Zapowiedź meczu: FC Kopenhaga – Raków Częstochowa

Waga pojedynku na Parken jest doskonale znana. Historia ostatnich pojedynków FC Kopenhagi na swoim obiekcie w europejskich pucharach, ale i sensacyjna porażka sprzed kilku dni, także. Mistrzowie Polski zdają sobie sprawę tak z wagi spotkania, jak i ze swojej dyspozycji. Częstochowianie stoją przed wielką szansą na prestiż, pieniądze, a przede wszystkim – kolejny historyczny wynik. Dawid Szwarga będzie miał jednak potężny dylemat przy ustalaniu kadry meczowej na dzisiejszy mecz.

Dwóch wypada

Wiemy już, że w Kopenhadze nie wystąpią Stratos Svarnas i Jean Carlos Silva. Ich kontuzje są poważniejsze niż pierwotnie zakładano. Grecki stoper zerwał mięsień przywodziciela. Oznacza to, że stoper do końca roku na boisku się nie zamelduje. Jest to podwójna szkoda dla Rakowa. Po pierwsze z układanki trenera Szwargi wypada kolejny stoper. Po drugie Svarnas był w bardzo dobrej dyspozycji.

Jego nieobecność w eliminacjach i w fazie grupowej europejskich pucharów to duży cios dla mistrza Polski. Szczególnie że linia defensywna Rakowa od dawna ma problemy. Nie od dzisiaj przecież wiadomo, że Milan Rundić to świetny stoper. Sęk w tym, że kontuzjogenny. Dodatkowo sporo czasu na murawie spędza Zoran Arsenić. W pewnym momencie jego zdrowie także może zaszwankować. Nie mówiąc już o Adnanie Kovaceviciu, który także należy do grupy kontuzjogennych piłkarzy.


Czytaj także:


Trener Rakowa przed dzisiejszym meczem będzie miał więc dylemat. Musi zestawić jak najmocniejszy skład personalny na spotkanie na Parken. Pytanie jednak, przy założeniu poprawnego zdrowia Rundicia i Arsenicia, czy lepiej będzie postawić na Adnana Kovacevicia czy Bogdana Racovitana. Pierwszy z nich średnio prezentował się w pierwszym meczu z Kopenhagą. Drugi z kolei choć był lepszy, tak ponosi odpowiedzialność za straconego gola. Mówiąc krótko – od decyzji trenera może wiele zależeć. Podobnie do sytuacji Svarnasa wygląda najbliższa przyszłość Jeana Carlosa Silvy. Ten także wypada, jednak na dwa miesiące. Mimo to jest to kolejny problem Rakowa przed środowym meczem.

Był lepszym od wielkich

Częstochowian w Danii czeka ciężka przeprawa. Na swoim stadionie Kopenhaga potrafiła w poprzednim sezonie remisować z Manchesterem City czy Borussią Dortmund. Raków zapewne także chciałby dokonać tego, co ekipa z Danii. Aby to zrobić musi jednak pokonać Kopenhagę na jej stadionie. Biorąc pod uwagę osłabienia mistrza Polski – będzie to zadanie ekstremalnie trudne. Pierwszy mecz pokazał jednak, że Kopenhaga jest rywalem do „ugryzienia”.

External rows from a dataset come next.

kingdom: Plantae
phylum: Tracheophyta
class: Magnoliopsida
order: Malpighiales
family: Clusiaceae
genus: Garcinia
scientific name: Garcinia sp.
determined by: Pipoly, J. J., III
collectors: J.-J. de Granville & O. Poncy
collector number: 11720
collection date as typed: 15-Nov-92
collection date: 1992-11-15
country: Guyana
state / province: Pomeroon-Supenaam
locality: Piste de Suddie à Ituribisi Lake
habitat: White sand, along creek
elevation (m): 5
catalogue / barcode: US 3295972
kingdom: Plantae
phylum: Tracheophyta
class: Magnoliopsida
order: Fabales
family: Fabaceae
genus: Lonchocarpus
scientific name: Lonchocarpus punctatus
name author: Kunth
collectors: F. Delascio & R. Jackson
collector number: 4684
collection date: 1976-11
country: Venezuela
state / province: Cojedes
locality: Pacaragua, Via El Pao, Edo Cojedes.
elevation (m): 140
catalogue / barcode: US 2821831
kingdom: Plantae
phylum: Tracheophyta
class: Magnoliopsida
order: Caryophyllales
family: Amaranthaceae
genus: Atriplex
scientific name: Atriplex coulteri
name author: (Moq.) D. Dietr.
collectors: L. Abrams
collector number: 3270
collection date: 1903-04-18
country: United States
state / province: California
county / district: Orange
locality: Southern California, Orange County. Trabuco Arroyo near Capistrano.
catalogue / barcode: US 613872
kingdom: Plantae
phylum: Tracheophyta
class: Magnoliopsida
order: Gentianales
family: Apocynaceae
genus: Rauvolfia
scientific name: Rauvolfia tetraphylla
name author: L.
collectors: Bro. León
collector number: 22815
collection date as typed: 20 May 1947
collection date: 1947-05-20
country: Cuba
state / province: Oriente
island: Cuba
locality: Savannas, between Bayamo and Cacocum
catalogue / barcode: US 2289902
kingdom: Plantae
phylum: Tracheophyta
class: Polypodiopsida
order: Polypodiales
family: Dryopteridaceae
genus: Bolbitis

Mistrzowie Polski w zasadzie nie mają już nic do stracenia. Pojedynek na Parken może pójść w dwie strony – albo wygrają gospodarze, albo goście. Kopenhaga w tym momencie nie musi nic. Wystarczy, że rozegra poprawne spotkanie i nie dopuści Rakowa do strzelenia goli i wyprowadzi jeden, morderczy kontratak, który zapewni im zwycięstwo. Dawid Szawrga z kolei musi wpłynąć na zespół, aby ten zdołał co najmniej wyrównać na Parken.

Aby do tego doszło, Raków musi zagrać dwie bardzo dobre połowy. Kopenhaga to nie Aris czy Flora, oczywiście nic nie ujmując obu zespołom, gdzie jedna dobra odsłona wystarcza do zwycięstwa. Tym razem częstochowianie, jeżeli marzą o Lidze Mistrzów, muszą rozegrać dwie solidne połówki. Możliwe, że i to nie wystarczy do awansu. Mimo to Raków pokazał się z dobrej strony, co daje nadzieje na dobre występy co najmniej w Lidze Europy.


Na zdjęciu: Raków może dzisiaj zapisać się w historii.